The other incident goes further back and is from early childhood. We were new in Canada where dad was pursuing his doctorate. Christmas was approaching and his professor asked if we would be celebrating it. Dad said that though we children had heard about it from friends and were very excited, he wasn’t so sure as he was not familiar with the local customs. Moreover, with dad’s stipend being our only source of income, we were already on a shoe string budget.

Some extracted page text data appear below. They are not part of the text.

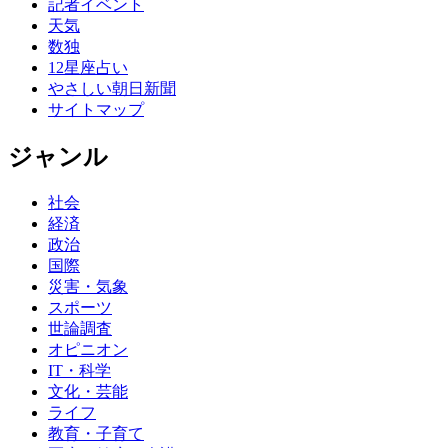
記者イベント
天気
数独
12星座占い
やさしい朝日新聞
サイトマップ
ジャンル
社会
経済
政治
国際
災害・気象
スポーツ
世論調査
オピニオン
IT・科学
文化・芸能
ライフ
教育・子育て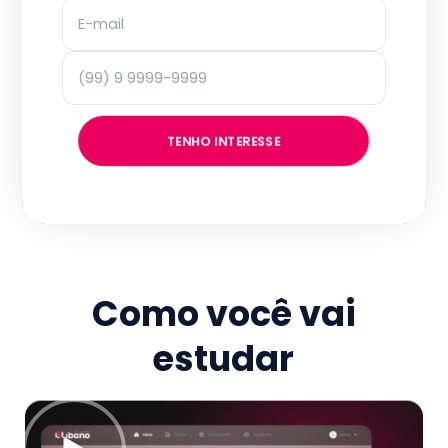
TENHO INTERESSE
Como você vai
estudar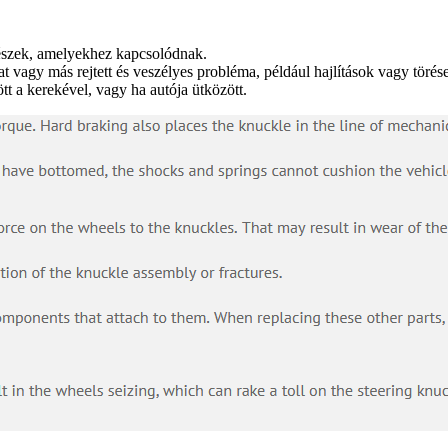
részek, amelyekhez kapcsolódnak.
rat vagy más rejtett és veszélyes probléma, például hajlítások vagy törés
t a kerekével, vagy ha autója ütközött.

Two days before Christmas the bell rang and when mum opened the door there was no one around, just a beautiful conifer and a huge box. The gift wrapped box contained Christmas tree ornaments and a note, ‘ Apart from this all you need is a little Christmas spirit.’ We enthusiastically decorated the tree and celebrated the festival that year and every year that followed. Dad strongly suspected who had gifted the tree but his professor never owned up claiming it to be a Christmas miracle. In any case, the ‘spirit’ outlasted our five year stay in an alien land and we continued to commemorate the day even after returning to India, albeit, without the tree and the turkey.

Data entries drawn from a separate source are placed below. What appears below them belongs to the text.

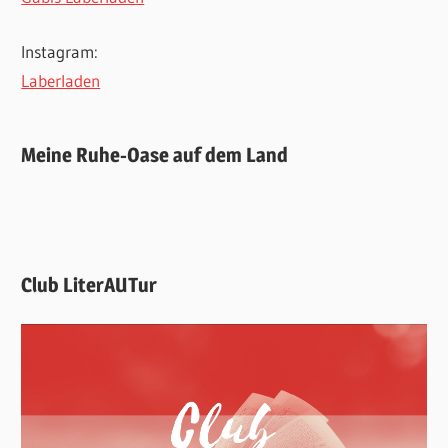
Instagram:
Laberladen
Meine Ruhe-Oase auf dem Land
Club LiterAUTur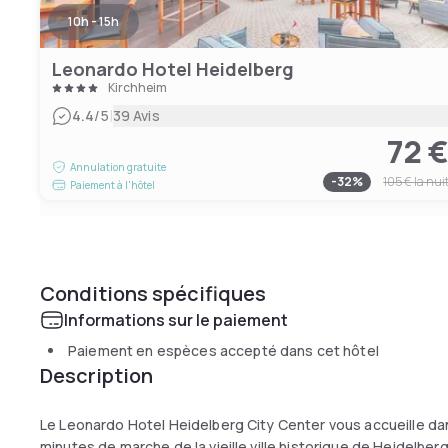
10h - 15h
Leonardo Hotel Heidelberg
Kirchheim
|
4.4
/5
39 Avis
72 
Annulation gratuite
-
32
%
105 €
la nui
Paiement à l'hôtel
Conditions spécifiques
Informations sur le paiement
Paiement en espèces accepté dans cet hôtel
Description
Le Leonardo Hotel Heidelberg City Center vous accueille da
minutes de marche de la vieille ville historique de Heidelbe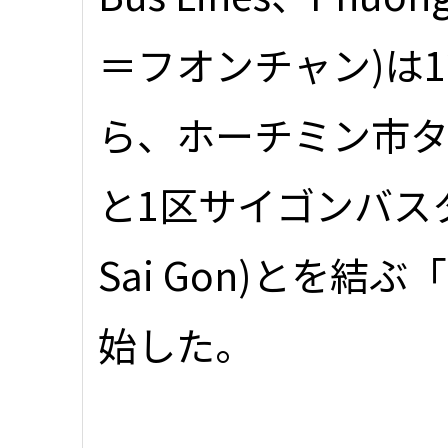
＝フオンチャン)は1
ら、ホーチミン市
と1区サイゴンバスターミ
Sai Gon)とを結
始した。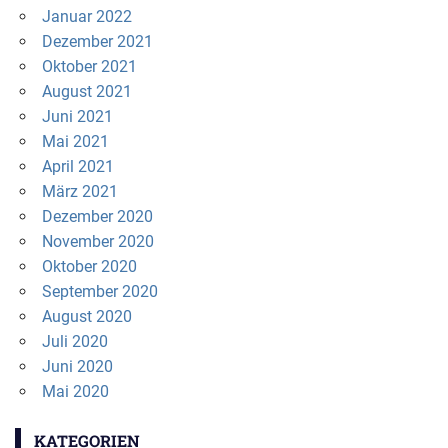
Januar 2022
Dezember 2021
Oktober 2021
August 2021
Juni 2021
Mai 2021
April 2021
März 2021
Dezember 2020
November 2020
Oktober 2020
September 2020
August 2020
Juli 2020
Juni 2020
Mai 2020
KATEGORIEN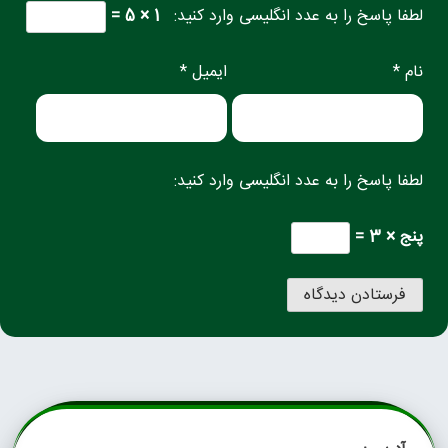
لطفا پاسخ را به عدد انگلیسی وارد کنید:
1 × 5 =
نام *
ایمیل *
لطفا پاسخ را به عدد انگلیسی وارد کنید:
پنج × 3 =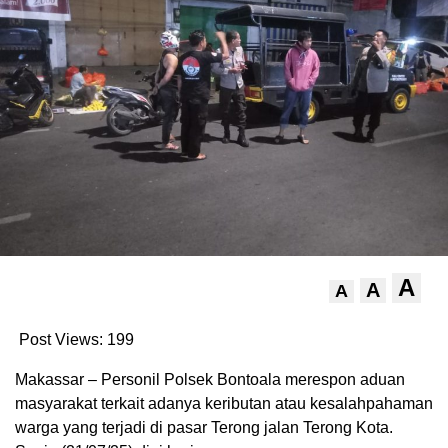
A
A
A
Post Views:
199
Makassar – Personil Polsek Bontoala merespon aduan
masyarakat terkait adanya keributan atau kesalahpahaman
warga yang terjadi di pasar Terong jalan Terong Kota.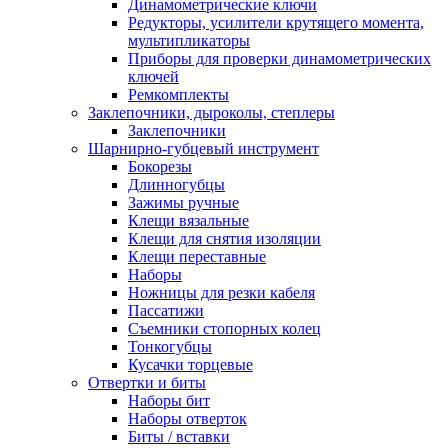
Динамометрические ключи
Редукторы, усилители крутящего момента,
мультипликаторы
Приборы для проверки динамометрических
ключей
Ремкомплекты
Заклепочники, дыроколы, степлеры
Заклепочники
Шарнирно-губцевый инструмент
Бокорезы
Длинногубцы
Зажимы ручные
Клещи вязальные
Клещи для снятия изоляции
Клещи переставные
Наборы
Ножницы для резки кабеля
Пассатижи
Съемники стопорных колец
Тонкогубцы
Кусачки торцевые
Отвертки и биты
Наборы бит
Наборы отверток
Биты / вставки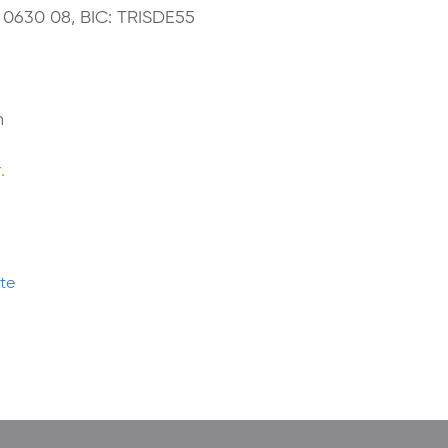
0 0630 08, BIC: TRISDE55
n
.
tte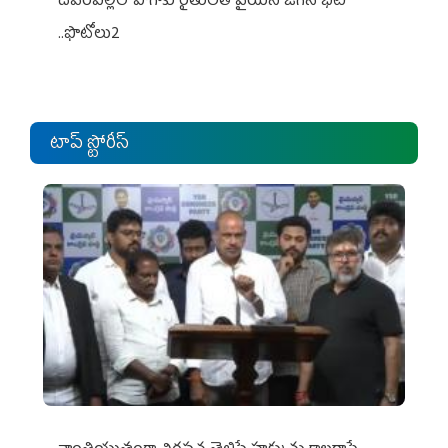
దేవరపల్లిలో పొగాకు రైతులతో వైయస్ జగన్ భేటీ
..ఫొటోలు2
టాప్ స్టోరీస్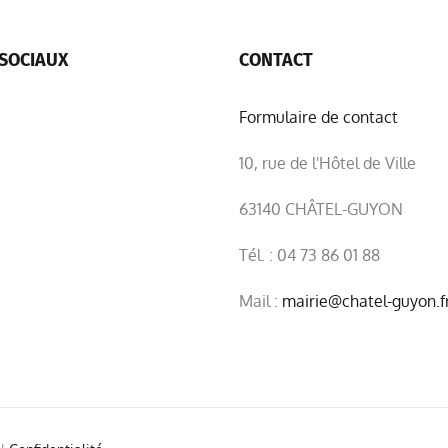
SOCIAUX
CONTACT
Formulaire de contact
10, rue de l'Hôtel de Ville
63140 CHÂTEL-GUYON
Tél. : 04 73 86 01 88
Mail :
mairie@chatel-guyon.f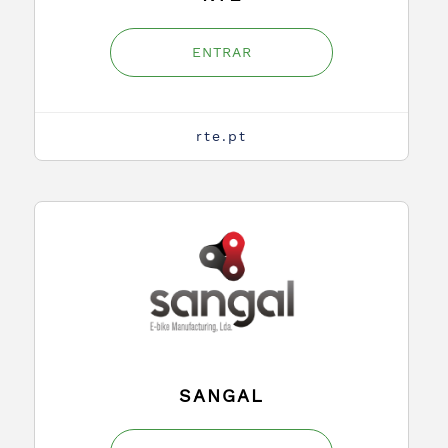
ENTRAR
rte.pt
SANGAL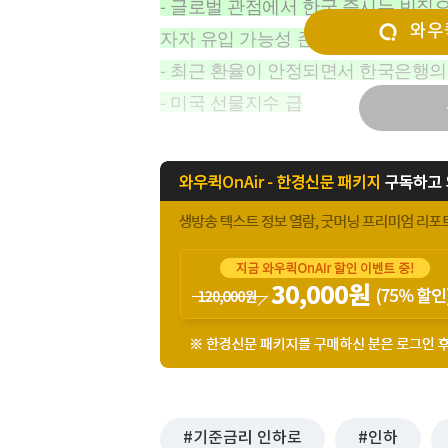
- 글로벌 관점에서 한국 증시는 빈집
[할인50%] 한·미 투자 올인원 클래스
해외증시
와우퀵
자자 유입 가능성 존재
- 최근 환율이 안정되면서 한국은행의
- 미국 선물지수 급
기준금리 인하로
인하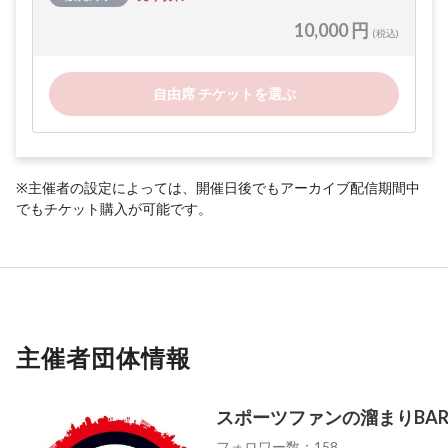
10,000 円
(税込)
自由席 チケットを選ぶ
※主催者の設定によっては、開催日後でもアーカイブ配信期間中
でもチケット購入が可能です。
主催者団体情報
スポーツファンの溜まりBA
フォロワー数：158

Though these incidents appear unrelated the underlying sentiment is the same. Both display the inherent character of mature individuals and the type of society they create, the ability to take people along not by influencing their thoughts but by accepting their beliefs. The incidents make a case for magnanimity of heart, something which seems to be in short supply in present times. These incidents become more significant now when laws which restrict personal freedom are being enforced. It is just as wrong for the state to appease minorities to gain votes as it is to impose ideals from a mythic past to favour majority sentiment and impinge on the rights of others.
Banning books, films , clothes and edibles are attempts by political parties to promote separatism. It could be dismissed as a minor inconvenience, a wrinkle in the social fabric of a country as vast and diverse as India. It would not cause concern had Adolf Hitler not uttered these infamous words, ” The best way to take control of a people and to control them utterly is to take away a little of their freedom at a time, to erode rights by a thousand tiny and almost imperceptible reductions. In this way the people will not see those rights and freedoms being removed until past the point at which these changes cannot be reversed. ” Are we, unwittingly traversing the same path ?

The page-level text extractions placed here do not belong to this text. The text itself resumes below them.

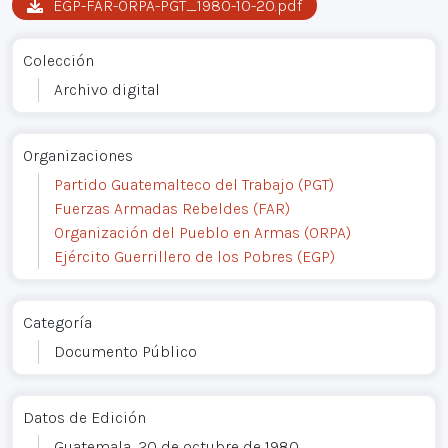
EGP-FAR-ORPA-PGT_1980-10-20.pdf
Colección
Archivo digital
Organizaciones
Partido Guatemalteco del Trabajo (PGT)
Fuerzas Armadas Rebeldes (FAR)
Organización del Pueblo en Armas (ORPA)
Ejército Guerrillero de los Pobres (EGP)
Categoría
Documento Público
Datos de Edición
Guatemala, 20 de octubre de 1980.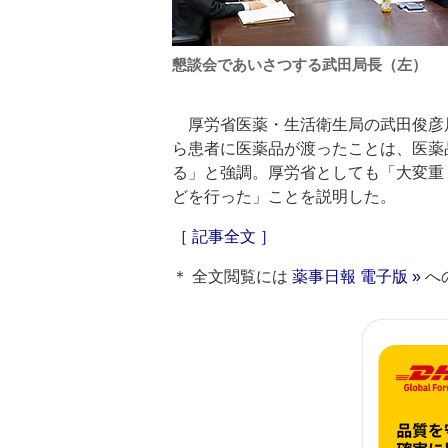
懇談会であいさつする武田局長（左）
厚労省医薬・生活衛生局の武田俊彦
ら患者に医薬品が渡ったことは、医薬
る」と強調。厚労省としても「大変重
どを行った」ことを説明した。
［ 記事全文 ］
＊ 全文閲覧には
薬事日報 電子版 »
へ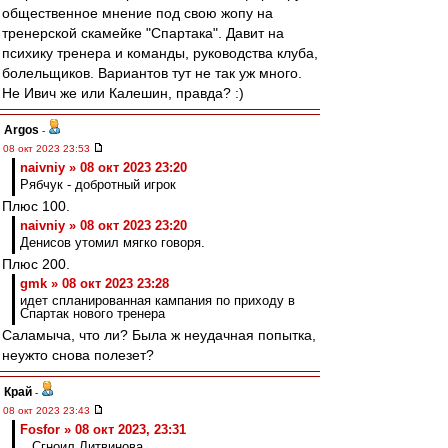
общественное мнение под свою жопу на
тренерской скамейке "Спартака". Давит на
психику тренера и команды, руководства клуба,
болельщиков. Вариантов тут не так уж много.
Не Ивич же или Калешин, правда? :)
Argos
-
08 окт 2023 23:53
naivniy » 08 окт 2023 23:20
Рябчук - добротный игрок
Плюс 100.
naivniy » 08 окт 2023 23:20
Денисов утомил мягко говоря.
Плюс 200.
gmk » 08 окт 2023 23:28
идет спланированная кампания по приходу в
Спартак нового тренера
Саламыча, что ли? Была ж неудачная попытка,
неужто снова полезет?
Край
-
08 окт 2023 23:43
Fosfor » 08 окт 2023, 23:31
.. Сгноил Литвинова..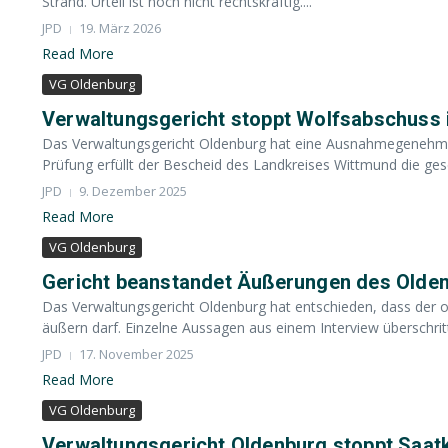
Strand. Urteil ist noch nicht rechtskräftig....
JPD
19. März 2026
Read More
VG Oldenburg
Verwaltungsgericht stoppt Wolfsabschuss
Das Verwaltungsgericht Oldenburg hat eine Ausnahmegenehm
Prüfung erfüllt der Bescheid des Landkreises Wittmund die ges
JPD
9. Dezember 2025
Read More
VG Oldenburg
Gericht beanstandet Äußerungen des Oldenb
Das Verwaltungsgericht Oldenburg hat entschieden, dass der old
äußern darf. Einzelne Aussagen aus einem Interview überschritte
JPD
17. November 2025
Read More
VG Oldenburg
Verwaltungsgericht Oldenburg stoppt Saat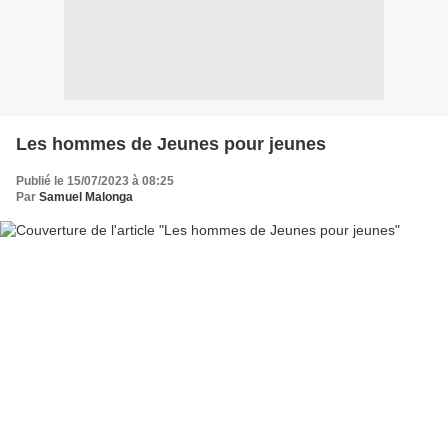
Les hommes de Jeunes pour jeunes
Publié le 15/07/2023 à 08:25
Par
Samuel Malonga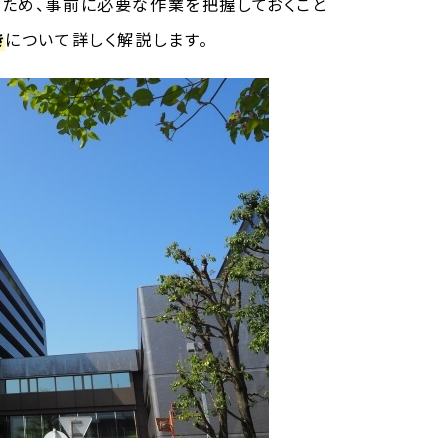
ため、事前に必要な作業を把握しておくこと
き
について詳しく解説します。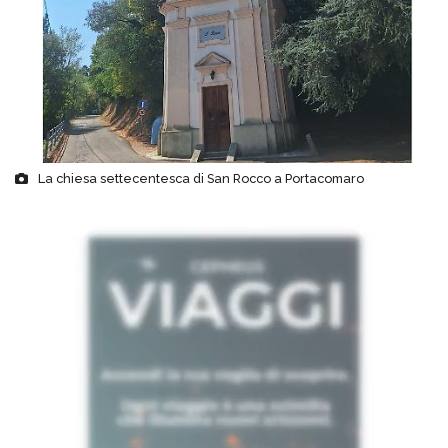
La chiesa settecentesca di San Rocco a Portacomaro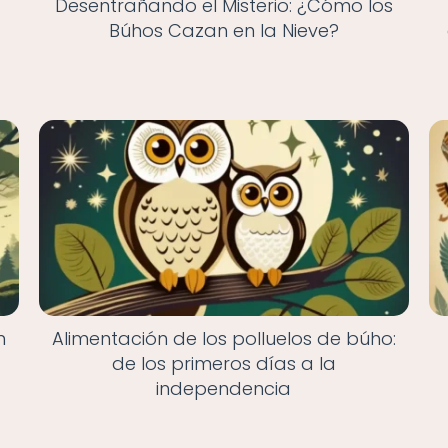
Desentrañando el Misterio: ¿Cómo los
Búhos Cazan en la Nieve?
n
Alimentación de los polluelos de búho:
de los primeros días a la
independencia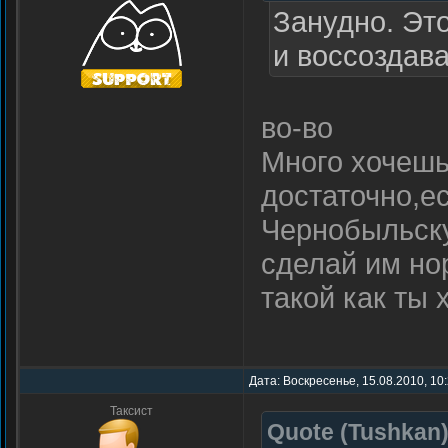
Занудно. Эт
и воссоздава
во-во
Много хочешь
достаточно,ес
Чернобыльску
сделай им но
такой как ты
Дата: Воскресенье, 15.08.2010, 10
Таксист
Quote
(
Tushkan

In recent times, the ‘ secular’ word has been tossed around like never before. It has been redefined and distorted, misused and misinterpreted. The fact of the matter is secularism is a difficult goal but we don’t have to achieve it. We just need to be average, decent humans and respect each other. Much before the word was coined and given a political hue Samrat Ashoka had preached it , “One must not exalt one’s creed discrediting and degrading others. One must, on the contrary, render to other creeds the honour befitting them.”
We, the people, need to be more accommodative and pragmatic about social customs and personal choices. It takes just a little understanding to accept someone and excuse their religious beliefs or lack of them. It takes just a little warmth to welcome a complete outsider to holy celebrations . All those years ago with a single act of kindness the professor had introduced us to the Christmas spirit and in her own simple way, aunty had made a stronger statement than Voltaire, the French Philosopher who had said, “I may not agree with what you say, but to your death I will defend your right to say it.”